- _WHAT YOU WILL DO_
Count how many lines in the listing below contain the string "favicon". Reply with the number only.

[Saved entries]

• • •

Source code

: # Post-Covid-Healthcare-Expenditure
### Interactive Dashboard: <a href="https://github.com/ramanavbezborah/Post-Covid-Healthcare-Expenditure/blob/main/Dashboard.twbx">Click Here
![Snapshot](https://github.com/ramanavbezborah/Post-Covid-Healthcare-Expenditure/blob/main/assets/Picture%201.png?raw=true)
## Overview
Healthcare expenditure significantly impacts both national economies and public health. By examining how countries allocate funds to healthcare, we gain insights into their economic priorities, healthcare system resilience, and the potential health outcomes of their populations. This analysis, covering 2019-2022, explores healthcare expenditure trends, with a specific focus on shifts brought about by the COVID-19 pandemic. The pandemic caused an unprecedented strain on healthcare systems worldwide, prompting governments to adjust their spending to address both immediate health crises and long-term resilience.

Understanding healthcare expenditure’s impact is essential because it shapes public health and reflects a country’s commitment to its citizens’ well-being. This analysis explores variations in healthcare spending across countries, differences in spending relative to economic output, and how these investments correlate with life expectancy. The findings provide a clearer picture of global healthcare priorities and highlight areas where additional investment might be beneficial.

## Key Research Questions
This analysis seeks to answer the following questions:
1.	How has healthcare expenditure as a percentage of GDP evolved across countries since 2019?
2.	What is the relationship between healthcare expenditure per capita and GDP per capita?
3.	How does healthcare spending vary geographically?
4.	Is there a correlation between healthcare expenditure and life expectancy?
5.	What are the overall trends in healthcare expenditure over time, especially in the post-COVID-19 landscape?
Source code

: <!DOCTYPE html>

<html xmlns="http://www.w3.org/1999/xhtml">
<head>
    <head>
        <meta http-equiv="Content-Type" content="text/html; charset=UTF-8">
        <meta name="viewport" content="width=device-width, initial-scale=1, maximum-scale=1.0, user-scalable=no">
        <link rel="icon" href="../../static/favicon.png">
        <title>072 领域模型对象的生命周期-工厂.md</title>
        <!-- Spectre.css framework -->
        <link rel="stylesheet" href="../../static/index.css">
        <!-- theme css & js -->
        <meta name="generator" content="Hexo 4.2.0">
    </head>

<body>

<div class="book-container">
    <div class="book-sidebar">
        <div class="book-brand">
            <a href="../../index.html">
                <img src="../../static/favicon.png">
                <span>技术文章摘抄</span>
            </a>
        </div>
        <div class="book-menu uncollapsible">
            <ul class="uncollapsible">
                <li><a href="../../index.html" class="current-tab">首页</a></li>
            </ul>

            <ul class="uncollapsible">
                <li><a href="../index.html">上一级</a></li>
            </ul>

• • •

- _SOLVED PROBLEM_
2